Sorcerer scenario to wrap under 3 hours?
jburneko:
I want to back up what Eero said. Some gamers have a habit of reading a character sheet as a directive on what the GM wants them to do. If you drop a Kicker like you have there on such a player what tends to happen is they push forward with whatever horrible thing you've asked of them because they don't realize it's a choice and think it's an instruction. Then their Humanity bottoms out fast and they're confused because they were only doing what you told them to do.
That said, I meant to reply to this thread a while ago and completely forgot. An alternative method is for you to develop a very small scenario (no more than 5 NPCs) with very visible surface level effects. At the start of the game you go ahead and tell the players about these surface details. For example, in Gothic fantasy setting I ran a scenario where I told the players this to start:
"The setting is large city. Think 18th Century in feel. The nobles of this city enjoy throwing very decadent but they're very hush-hush as they are frowned up and thought of scandalous by the wider population, particularly the church. Recently, a plague has broken out in the city and the rumor has it that it's only affecting those attend these parties. It's a plague that marks the sinful."
CK refers to this as my demonic STD scenario. :)
Anyway, after you do this go ahead and make characters from scratch asking the players to write Kickers that tie them into these events. This works best if you have four hours because it takes about an hour to make characters and leaves you three hours of play time. It works well, for Sorcerer & Sword because often you'll end up with a player or two who doesn't necessarily want a starting demon. Finally, for those who do want a demon, don't have them build from the book. Instead, just ask them what the demon looks like, how it behaves, what they want it to do etc, then build the demon yourself.
So in my scenario I got:
A noble whose kicker was that he had just received and invitation to THE most exclusive party.

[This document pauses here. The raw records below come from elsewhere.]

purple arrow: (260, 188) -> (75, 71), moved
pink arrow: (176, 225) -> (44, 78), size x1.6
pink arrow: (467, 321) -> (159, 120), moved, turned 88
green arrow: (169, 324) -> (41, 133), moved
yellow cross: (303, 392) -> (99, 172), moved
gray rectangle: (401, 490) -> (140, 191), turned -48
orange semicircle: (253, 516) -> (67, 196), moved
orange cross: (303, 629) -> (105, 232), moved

A bishop whose kicker was that he had just received a note blackmailing him over having been spotted at one of the parties.
A swashbuckler whose kicker was that his fair and virtuous lady love had been infected with the plague
A thief whose kicker was that he had just received a hot tip on a valuable item that was going to be showcased at one of the parties.
You then have to take about 5 to 10 minutes to retcon your scenario so that the kickers provided tie in. In my case, I had to answer the following questions.
Why was the noble invited to this special party?
Who is blackmailing the bishop and why?
How did a girl who never attended the parties get infected?
What is the item of value being shown at the party and who provided the tip?
Hope this is helpful.
Jesse
Judd:
I'm sorry. I have been meaning to reply to this thread for a while now and have not gotten to it.
I've run Mu as a con scenario directly out of the book. I read several of the pre-made quasi-kickers that the pre-gens in the Dictionary come with and players choose a kicker, rather than choose a character.
I inform the players that I have no idea where the game will end up when it is all said and done and if they want to be in scenes with one another, they should consciously maneuver to do so and when I see them do that, I'll do so too.
But I've had no problem linking kickers together that start all over the face of Marr'd and making a coherent game out of it all. It just kind of happens.
Hope that helps.
The other thing I have found is that Sorcerer takes one game to warm up and a second to really take hold. I always walk away from games, even successful and fun games (especially those games) that the second game would have been been even better.
angelfromanotherpin:
I have run Dictionary of Mu with no prep (beyond familiarity with the system and setting) and it worked out really well. The thread is HERE. We really did full character generation and had some very cool play in only a few hours.
Finarvyn:
Quote from: Paka on July 09, 2009, 02:41:17 PM
Sorcerer takes one game to warm up and a second to really take hold. I always walk away from games, even successful and fun games (especially those games) that the second game would have been been even better.
Sure, but in a convention setting you don't get that luxury. Either the game will grab them or it doesn't. (I'm talking about grabbing them to the point where hopefully they toss some bills on the counter and buy a copy to take home.)
What we need, therefore, is a number of good and short one-shots that could be pulled out to attract new players. (At a con or in a home game. I know that if my gaming group doesn't go for a game after one sitting they usually want to drift off to another game -- sort attention span.)
I'm just hoping that there are folks who are better at Sorcerer than I and are willing to give this a shot....
jburneko:
Quote from: Finarvyn on July 12, 2009, 05:29:34 PM
What we need, therefore, is a number of good and short one-shots that could be pulled out to attract new players. (At a con or in a home game. I know that if my gaming group doesn't go for a game after one sitting they usually want to drift off to another game -- sort attention span.)
Marv,
If you're interested I can post the details of my "demonic plague" scenario in another thread.